Clinicopathologic characteristics of STAT1 positive/interleukin-8 negative subgroup in triple negative breast cancer defined by surrogate immunohistochemistry

Abstract

Background: The aim of this study was to define immune-related triple negative breast cancer (TNBC) using immunohistochemistry for STAT1, CD20, CD3, IL-8, and IFN-γ and to assess its clinicopathologic characteristics. Material and methods: Tissues from 133 cases of TNBC were used for a tissue microarray. Expression of STAT1, CD20, CD3, IL-8, and IFN-γ were evaluated by immunohistochemical staining of the tissue microarrays.

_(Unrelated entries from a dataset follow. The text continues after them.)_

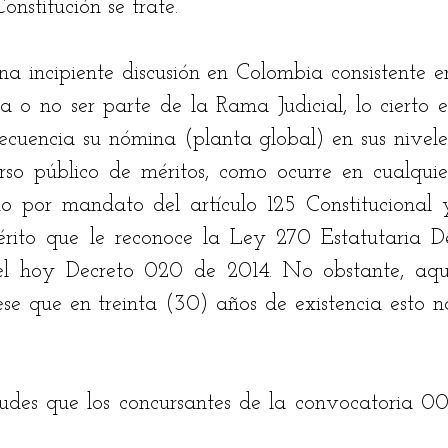
stitución se trate. 
na incipiente discusión en Colombia consistente en
ía o no ser parte de la Rama Judicial, lo cierto es
ecuencia su nómina (planta global) en sus niveles
o público de méritos, como ocurre en cualquier
 por mandato del artículo 125 Constitucional y
érito que le reconoce la Ley 270 Estatutaria De
 el hoy Decreto 020 de 2014. No obstante, aquí
ese que en treinta (30) años de existencia esto no
udes que los concursantes de la convocatoria 001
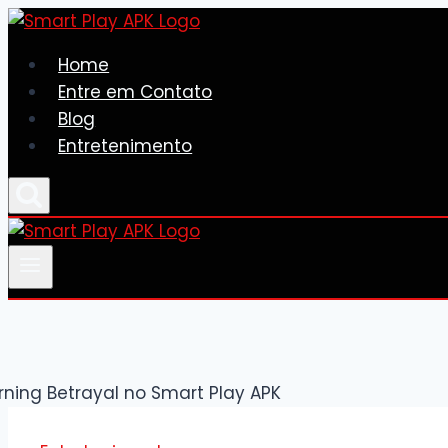
Skip
to
Home
content
Entre em Contato
Blog
Entretenimento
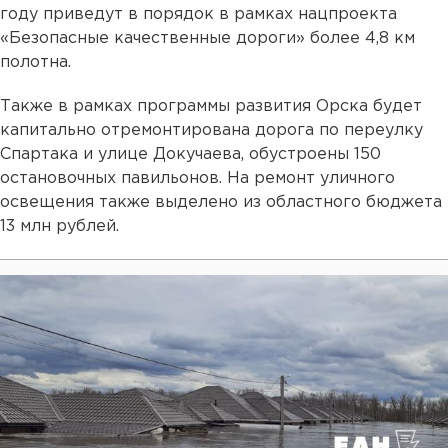
году приведут в порядок в рамках нацпроекта
«Безопасные качественные дороги» более 4,8 км
полотна.
Также в рамках программы развития Орска будет
капитально отремонтирована дорога по переулку
Спартака и улице Докучаева, обустроены 150
остановочных павильонов. На ремонт уличного
освещения также выделено из областного бюджета
13 млн рублей.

Immune-related type was defined as TNBC which was positive for STAT1 and negative for IL-8. A separate assessment of IL-8 and STAT1 status in tumor and stroma compartment was used to further classify immune-related type into tumor-based and stroma-based immune-related TNBC. Results: Stroma-based, immune-related TNBC showed a significantly smaller central acellular zone (p=0.043), more lymphocytic infiltration (p<0.001), higher CD20 index (p=0.001), and higher CD3 index (p=0.018) than stroma-based, non-immune-related TNBC. IL-8 was independently associated with shorter disease-free survival (Hazard ratio: 3.804, 95% CI: 1.234-11.729, p=0.020) and shorter overall survival (Hazard ratio: 3.434, 95% CI: 1.132-10.414, p=0.029). Conclusions: Immune-related proteins such as STAT1, IFN-γ, IL-8, and CD20 were variably expressed in TNBCs. Stroma-based, immune-related TNBC (when positive for stromal STAT1 and negative for stromal IL-8) showed significantly higher lymphocytic infiltration including both CD3 positive T cell and CD20 positive B cell.